## PROBLEM 1
In the article about Saul Williams, quote the passage between "In Saul Williams’s" and "at the Bassline.", inclusive.
## PROBLEM 2
List the four things that Williams, in the article about him, says performers exorcise while on stage.
## PROBLEM 3
Carry on the article about Saul Williams from its final sentence.

/ 21 July 2006

Hearing voices

In Saul Williams’s previous performance in Johannesburg in 2002, there was an eerie moment when he suddenly broke into tears in the middle of a poem at the Bassline.

Whereas he had spent the last half-hour seemingly detached, reciting his poems as if through a bullhorn, that unexpected moment of vulnerability forced us to look beyond the diasporic ”motherland” clichés and recognise our connectedness as humanity.

”Quite often, I am overwhelmed with the history and energy of an environment while performing,” says Williams, recalling that moment. ”The struggles of South Africa have played an important role in my development as an artist and human being. As a child, I stood with my parents as they marched against apartheid. We boycotted companies like Coca-Cola and Reebok, we sponsored exiled students, artists and leaders. In fact, my first professional role as an actor was in the debut of Athol Fugard’s My Children, My Africa in Atlanta. Performance is ritual. We exorcise spirits, history, emotions and stagnant energy while on stage. I am amazed that I didn’t cry for the entirety of my performance.”

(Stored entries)
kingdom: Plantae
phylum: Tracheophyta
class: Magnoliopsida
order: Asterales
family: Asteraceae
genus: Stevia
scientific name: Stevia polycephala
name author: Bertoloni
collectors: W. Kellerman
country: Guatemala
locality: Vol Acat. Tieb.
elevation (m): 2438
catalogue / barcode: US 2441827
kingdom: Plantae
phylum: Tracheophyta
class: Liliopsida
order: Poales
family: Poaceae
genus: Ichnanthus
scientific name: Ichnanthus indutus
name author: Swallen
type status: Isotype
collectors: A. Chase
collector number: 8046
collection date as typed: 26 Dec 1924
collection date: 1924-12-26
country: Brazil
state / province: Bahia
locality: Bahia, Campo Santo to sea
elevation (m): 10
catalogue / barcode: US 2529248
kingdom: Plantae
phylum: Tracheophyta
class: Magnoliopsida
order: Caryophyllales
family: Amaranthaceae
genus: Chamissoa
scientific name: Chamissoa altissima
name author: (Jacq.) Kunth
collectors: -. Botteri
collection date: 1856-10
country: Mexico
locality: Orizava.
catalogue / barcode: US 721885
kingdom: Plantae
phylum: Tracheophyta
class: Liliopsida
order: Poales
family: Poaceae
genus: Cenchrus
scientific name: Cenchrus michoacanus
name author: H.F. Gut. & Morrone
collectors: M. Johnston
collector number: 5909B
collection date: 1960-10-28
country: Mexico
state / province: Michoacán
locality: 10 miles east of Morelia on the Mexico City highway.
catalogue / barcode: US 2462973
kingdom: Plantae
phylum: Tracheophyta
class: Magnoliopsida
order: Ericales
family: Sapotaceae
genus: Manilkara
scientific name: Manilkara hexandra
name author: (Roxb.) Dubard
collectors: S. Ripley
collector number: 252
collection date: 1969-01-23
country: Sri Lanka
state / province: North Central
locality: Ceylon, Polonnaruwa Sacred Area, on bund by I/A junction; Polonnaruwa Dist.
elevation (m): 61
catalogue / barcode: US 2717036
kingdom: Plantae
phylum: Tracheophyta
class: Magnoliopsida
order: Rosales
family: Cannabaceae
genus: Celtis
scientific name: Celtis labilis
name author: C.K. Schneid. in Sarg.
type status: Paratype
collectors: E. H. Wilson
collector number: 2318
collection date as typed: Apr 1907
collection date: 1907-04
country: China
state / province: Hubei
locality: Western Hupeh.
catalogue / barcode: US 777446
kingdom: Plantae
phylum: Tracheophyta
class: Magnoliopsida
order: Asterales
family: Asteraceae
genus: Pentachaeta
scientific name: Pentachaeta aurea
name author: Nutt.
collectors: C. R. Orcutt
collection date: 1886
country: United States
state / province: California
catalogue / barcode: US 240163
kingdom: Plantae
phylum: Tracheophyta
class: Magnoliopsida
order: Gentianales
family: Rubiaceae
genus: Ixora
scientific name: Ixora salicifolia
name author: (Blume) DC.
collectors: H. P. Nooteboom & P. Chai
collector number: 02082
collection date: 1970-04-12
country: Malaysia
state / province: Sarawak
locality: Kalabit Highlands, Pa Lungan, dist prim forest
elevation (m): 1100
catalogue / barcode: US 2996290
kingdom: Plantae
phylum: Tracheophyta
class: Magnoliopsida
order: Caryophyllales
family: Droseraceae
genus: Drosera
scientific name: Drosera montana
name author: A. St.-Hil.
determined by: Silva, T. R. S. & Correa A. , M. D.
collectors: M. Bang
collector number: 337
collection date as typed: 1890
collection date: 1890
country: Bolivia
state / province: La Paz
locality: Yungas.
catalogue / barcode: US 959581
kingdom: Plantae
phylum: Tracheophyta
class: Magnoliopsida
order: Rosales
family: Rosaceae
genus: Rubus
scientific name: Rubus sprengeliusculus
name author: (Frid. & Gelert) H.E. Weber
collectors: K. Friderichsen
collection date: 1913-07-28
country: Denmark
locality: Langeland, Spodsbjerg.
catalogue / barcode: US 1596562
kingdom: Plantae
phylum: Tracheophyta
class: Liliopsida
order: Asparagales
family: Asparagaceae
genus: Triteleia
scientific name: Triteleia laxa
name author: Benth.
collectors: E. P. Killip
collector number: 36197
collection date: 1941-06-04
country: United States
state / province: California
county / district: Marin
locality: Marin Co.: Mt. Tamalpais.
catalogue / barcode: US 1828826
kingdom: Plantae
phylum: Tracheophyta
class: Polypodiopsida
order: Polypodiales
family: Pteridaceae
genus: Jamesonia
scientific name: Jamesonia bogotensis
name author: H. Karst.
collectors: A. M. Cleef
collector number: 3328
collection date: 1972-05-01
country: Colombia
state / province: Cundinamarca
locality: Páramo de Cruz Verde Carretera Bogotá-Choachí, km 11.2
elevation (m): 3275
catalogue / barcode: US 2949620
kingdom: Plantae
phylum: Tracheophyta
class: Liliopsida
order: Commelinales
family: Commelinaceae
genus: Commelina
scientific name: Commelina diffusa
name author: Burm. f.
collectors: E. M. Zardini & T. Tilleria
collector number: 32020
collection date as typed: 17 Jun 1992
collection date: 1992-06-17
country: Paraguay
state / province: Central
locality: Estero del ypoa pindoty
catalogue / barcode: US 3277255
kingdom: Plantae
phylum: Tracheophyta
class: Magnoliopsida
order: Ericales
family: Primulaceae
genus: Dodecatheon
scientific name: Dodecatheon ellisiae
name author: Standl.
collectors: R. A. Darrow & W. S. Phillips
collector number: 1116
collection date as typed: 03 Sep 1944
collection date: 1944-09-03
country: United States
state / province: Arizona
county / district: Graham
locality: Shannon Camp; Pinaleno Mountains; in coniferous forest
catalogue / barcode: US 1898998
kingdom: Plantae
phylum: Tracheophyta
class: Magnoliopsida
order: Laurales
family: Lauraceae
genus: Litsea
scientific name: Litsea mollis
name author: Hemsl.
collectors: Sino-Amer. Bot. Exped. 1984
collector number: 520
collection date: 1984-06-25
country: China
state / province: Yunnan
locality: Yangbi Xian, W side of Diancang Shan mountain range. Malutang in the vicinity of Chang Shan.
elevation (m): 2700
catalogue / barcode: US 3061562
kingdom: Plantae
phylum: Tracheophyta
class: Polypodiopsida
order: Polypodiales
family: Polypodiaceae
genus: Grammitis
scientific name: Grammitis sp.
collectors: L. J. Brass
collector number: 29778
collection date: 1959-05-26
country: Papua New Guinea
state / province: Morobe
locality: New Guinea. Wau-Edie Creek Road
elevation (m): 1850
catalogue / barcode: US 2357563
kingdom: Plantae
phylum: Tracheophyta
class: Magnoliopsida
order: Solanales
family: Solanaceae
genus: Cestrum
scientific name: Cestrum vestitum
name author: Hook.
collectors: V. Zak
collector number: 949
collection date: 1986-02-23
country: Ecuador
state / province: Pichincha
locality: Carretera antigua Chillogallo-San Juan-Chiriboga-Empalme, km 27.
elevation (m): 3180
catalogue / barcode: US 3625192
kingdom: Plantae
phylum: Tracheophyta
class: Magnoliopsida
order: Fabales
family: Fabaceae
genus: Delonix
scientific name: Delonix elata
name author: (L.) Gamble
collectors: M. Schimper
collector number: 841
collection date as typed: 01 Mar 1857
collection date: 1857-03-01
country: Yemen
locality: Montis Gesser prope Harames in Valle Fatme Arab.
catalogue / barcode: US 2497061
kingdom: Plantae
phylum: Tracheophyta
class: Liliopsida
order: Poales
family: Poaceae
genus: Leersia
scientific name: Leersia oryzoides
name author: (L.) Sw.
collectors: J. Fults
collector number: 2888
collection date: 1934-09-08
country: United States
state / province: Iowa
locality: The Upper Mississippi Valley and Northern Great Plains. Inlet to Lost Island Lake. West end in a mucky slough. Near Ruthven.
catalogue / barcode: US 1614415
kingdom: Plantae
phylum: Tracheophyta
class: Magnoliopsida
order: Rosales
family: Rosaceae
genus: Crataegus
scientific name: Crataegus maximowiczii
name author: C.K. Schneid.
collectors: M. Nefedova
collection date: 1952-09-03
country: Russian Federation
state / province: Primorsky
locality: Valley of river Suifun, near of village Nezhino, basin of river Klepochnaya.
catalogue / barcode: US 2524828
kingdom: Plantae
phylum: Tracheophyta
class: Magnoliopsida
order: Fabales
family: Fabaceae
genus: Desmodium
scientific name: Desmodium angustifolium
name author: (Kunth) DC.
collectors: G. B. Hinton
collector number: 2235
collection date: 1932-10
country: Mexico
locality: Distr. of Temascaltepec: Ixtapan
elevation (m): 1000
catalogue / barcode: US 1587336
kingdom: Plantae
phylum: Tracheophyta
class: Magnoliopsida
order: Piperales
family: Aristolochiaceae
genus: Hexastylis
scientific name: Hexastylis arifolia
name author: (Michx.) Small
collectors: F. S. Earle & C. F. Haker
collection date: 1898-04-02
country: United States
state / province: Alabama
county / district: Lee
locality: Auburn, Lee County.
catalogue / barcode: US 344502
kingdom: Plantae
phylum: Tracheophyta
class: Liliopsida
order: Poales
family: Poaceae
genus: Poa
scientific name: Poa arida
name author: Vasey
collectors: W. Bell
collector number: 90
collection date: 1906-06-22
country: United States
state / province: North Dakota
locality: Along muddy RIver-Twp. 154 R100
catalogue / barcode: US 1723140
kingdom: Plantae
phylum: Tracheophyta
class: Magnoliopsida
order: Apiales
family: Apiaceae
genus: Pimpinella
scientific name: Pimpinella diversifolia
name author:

## TASK OUTPUT 1
In Saul Williams’s previous performance in Johannesburg in 2002, there was an eerie moment when he suddenly broke into tears in the middle of a poem at the Bassline.

## TASK OUTPUT 2
Spirits, history, emotions, stagnant energy

## TASK OUTPUT 3
While it’s easy to dismiss Williams as an internally rhyming softy too in touch with his feminine side, his history is steeped in the macho hip-hop tradition of duelling (battling). His most recent works, like parts of the book The Dead MC Scrolls, reveal those sensibilities to be still intact.

In fact, he has built a performance career that, in many ways, is about navigating this dichotomy. ”My love of poetry didn’t happen because I grew up reading poetry, but because I grew up with strong doses of hip-hop and that is what shaped me and moulded me,” he writes in the Scrolls.

”Hip-hop made me proud of being black in ways that my parents could never do by forcing me to read a Langston Hughes poem.”

In the mid-1990s, while doing a master’s in acting at New York University, Williams began writing poetry to fill the void between ”what I was hearing and what I wanted to hear from hip-hop”. It soon led to slam championships and film stardom as directors (Marc Levin) and producers (Rick Rubin) sought out his rare talents.

Levin cast him as the lead actor in Slam, which won the Grand Jury Prize at the Sundance Film Festival in 1998. Rubin heard him on a compilation CD and produced his debut album Amethyst Rock Star, which was released in 2001.

Although Amethyst was a hit worldwide, Williams had reservations about the way it was mixed. He split from Rubin’s label and spent the next three years honing a sound in his bedroom that he dubbed ”grippo”.

Grippo, a post-apocalyptic, electro/punk-rap style that evokes Bad Brains as much as it does Public Enemy or even M.I.A., is the foundation upon which his second, eponymous album is built. ”It differentiates itself from the traditional boom-bap [hip-hop] simply because it is its child,” explains Williams. ”It has no choice but to be different.”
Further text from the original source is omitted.